Apart from this, you need to register an online trading and Demat account with a reputable financial institution or a broker. Many online easy-to-install and paperless investing platforms have risen in India in the last few years, given the increasing interest in share markets.
Ensure that you choose the services of a reliable platform. This means that it should not charge hefty trading fees and service charges as that would simply lower your profits from your trades.
I hope you liked our article on how to decide which stock to buy, if you have any comments or suggestions do share them in the comments below.
Frequently Asked Questions
1. What is the best PC for beginners?
There cannot be one best stock or a few best stocks for beginners. You must follow all the steps mentioned in this blog to understand which stock is best suited for your portfolio.
This is because what is best for you depends on many factors. This includes your research, goals, your capital, etc.
2. How can I learn stock market?
To learn more about how the stock market operates, it is advisable to pick a few stocks and get better acquainted with them. Stay updated with current affairs and news related to those companies and the industries in which they operate.
Then, look at some important financial ratios of those companies as explained in the blog above to learn about their track record.
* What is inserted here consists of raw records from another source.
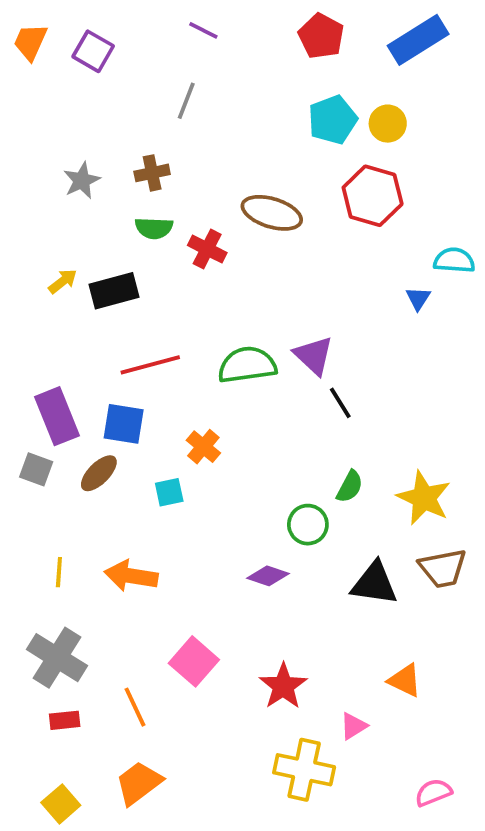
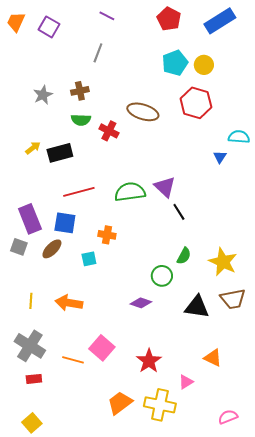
orange cross: (203, 447) -> (107, 235), turned -30
orange line: (135, 707) -> (73, 360), moved, turned -50
orange trapezoid: (139, 783) -> (120, 403), moved

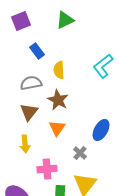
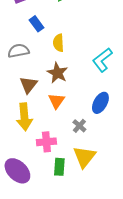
cyan L-shape: (103, 66) -> (102, 60), moved
gray semicircle: (31, 83) -> (18, 51), moved
yellow arrow: (25, 144) -> (24, 117), size x1.5

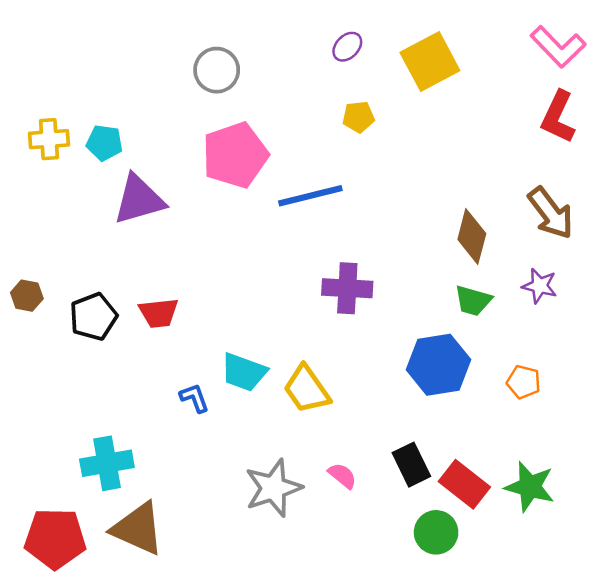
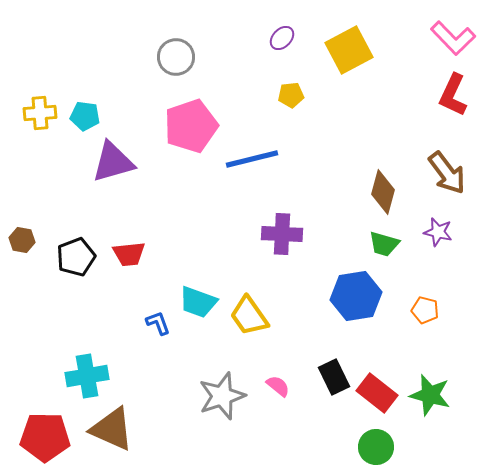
green circle: (436, 532) -> (376, 447), moved

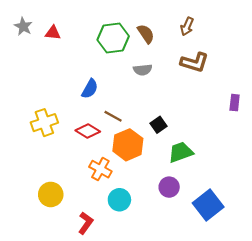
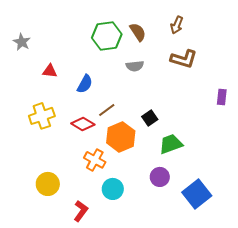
gray star: (23, 26) -> (22, 42), moved
red triangle: (53, 33) -> (50, 71), moved
brown line: (113, 116) -> (107, 110), turned -66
3. How do I choose my first stock?
The blog above has a step-by-step guide for you to learn how to choose your first stock. Please read the blog carefully and understand what mistakes to avoid before picking your first stock.
It is important that you check the fundamental soundness of the stock and the company before getting into its track record and the future profitability of that stock.
4. Who is the biggest stockbroker in India?
Zerodha, Upstox, Angel Broking, IIFL, Sharekhan, etc. are some of India’s biggest stockbrokers. Before choosing one, please ensure that you have read the terms and conditions thoroughly.
Also, make sure that you have compared the brokerage rates and convenience charges and related fees of these platforms before choosing the most suitable one for yourself.